What this task involves. Can you carry on the list of people who helped spread the warning on the night of Revere's ride, picking up right after its last entry?

--- Source document ---

An unidentified messenger who was dispatched from Charlestown as soon as the signal from the lanterns was received. (Since this messenger never reached either Lexington or Concord, the entire signal lantern subplot is never consummated.)

              
•
   
Richard Devens of Charlestown, who greeted Revere by the river's shore and warned him that British officers were patrolling the road to Lexington and Concord.

              
•
   
Devens, Abraham Watson, Elbridge Gerry, Charles Lee, and Azor Orne, members of the Provincial Committee of Safety, who sent a note to Hancock in Lexington, warning him that British officers were headed his way.

              
•
   
An anonymous courier who successfully delivered this
message at about eight o'clock in the evening, three hours
before
Revere would mount his horse.

              
•
   
The innkeeper at the Black Horse Tavern in Menotomy (now Arlington), who later that night warned Gerry, Lee, and Orne that British troops had arrived, enabling them to escape out the back door.

--- Material provided ---

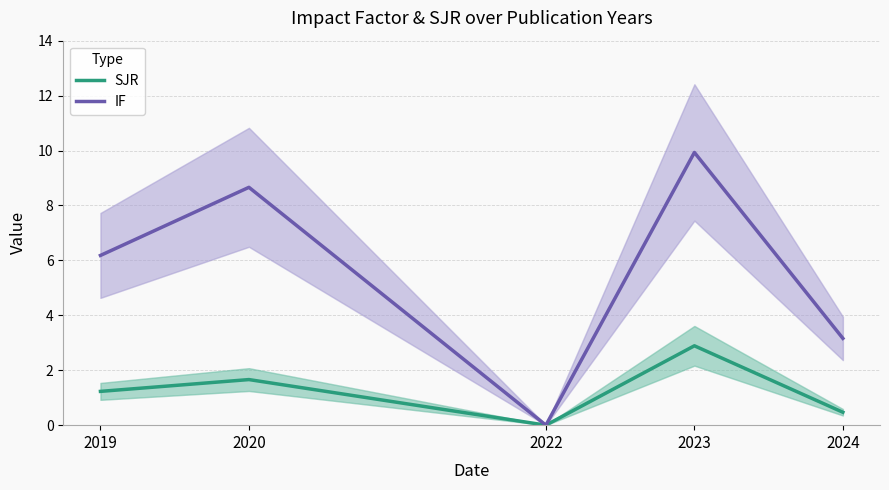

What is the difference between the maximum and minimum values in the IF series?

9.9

---
--- Material provided ---

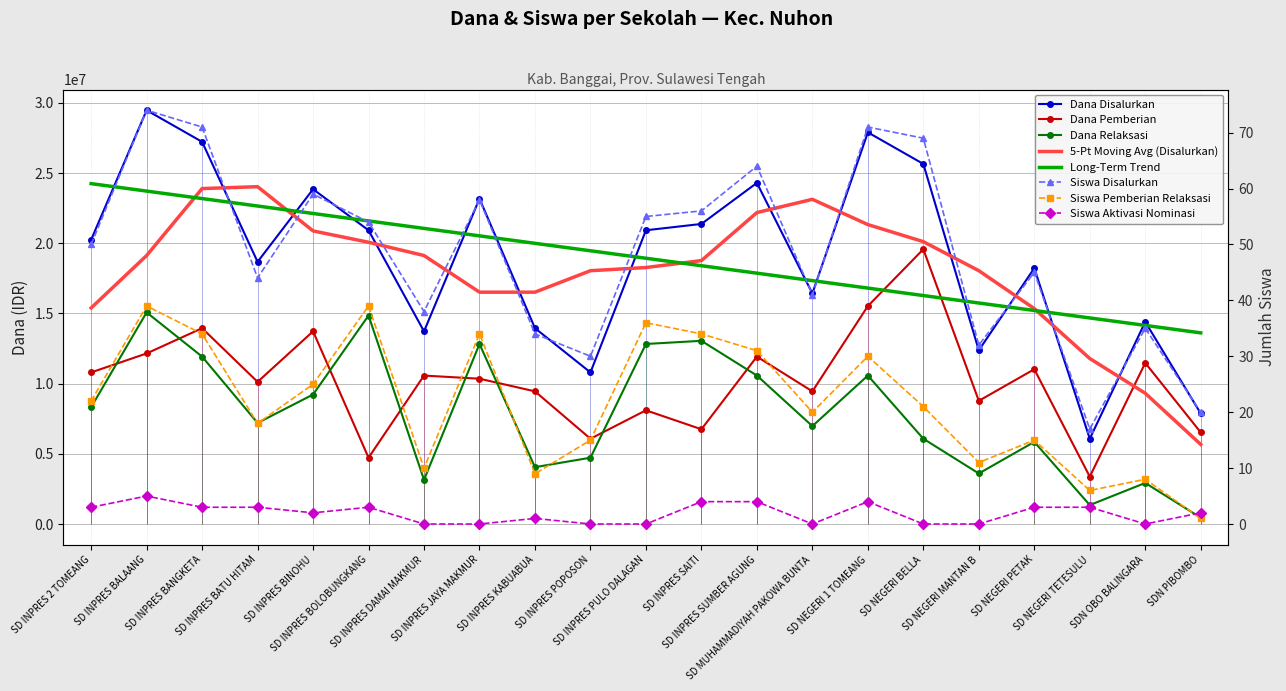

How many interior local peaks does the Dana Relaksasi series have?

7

---
--- Material provided ---

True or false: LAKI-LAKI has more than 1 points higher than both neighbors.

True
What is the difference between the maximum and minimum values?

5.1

---

Written answer.
•
   
Solomon Brown of Lexington, who warned William Munroe, a sergeant in the town militia, that British officers were headed toward Lexington, and who later tried to alert the people of Concord to the presence of the officers, but was soon captured.

              
•
   
Munroe and eight other militiamen who stood guard through the night at the house of Jonas Clarke, the Lexington minister, where Adams and Hancock were staying.

              
•
   
Thirty other Lexington militiamen who gathered at Buckman Tavern at 9:00 p.m. to deal with the crisis, two hours
prior
to Revere's departure on his famous ride.

              
•
   
Elijah Sanderson and Jonathan Loring of the Lexington militia, who volunteered to keep a watch on the British officers.

              
•
   
Josiah Nelson, a farmer who resided on the road to Concord, who had his head slashed by the sword of one of the British officers, then alerted all his neighbors.

              
•
   
John Larkin of Charlestown, who lent Revere a horse that belonged to his father, Samuel.

              
•
   
Another unidentified messenger from Charlestown who set off at the same time as Revere, heading north. This rider reached Tewksbury, twenty-five miles from Boston, at about the time Revere himself was taken captive by the British officers.

              
•
   
Captain John Trull of Tewksbury, who, upon receiving news from the Charlestown rider, fired three shots from his bedroom window—a signal that lacked the finesse of
the lanterns in Old North Church but that had a greater impact. The militia commander in Dracut, on the New Hampshire boundary, heard the shots and mustered his militia—several hours before the bloody dawn at Lexington.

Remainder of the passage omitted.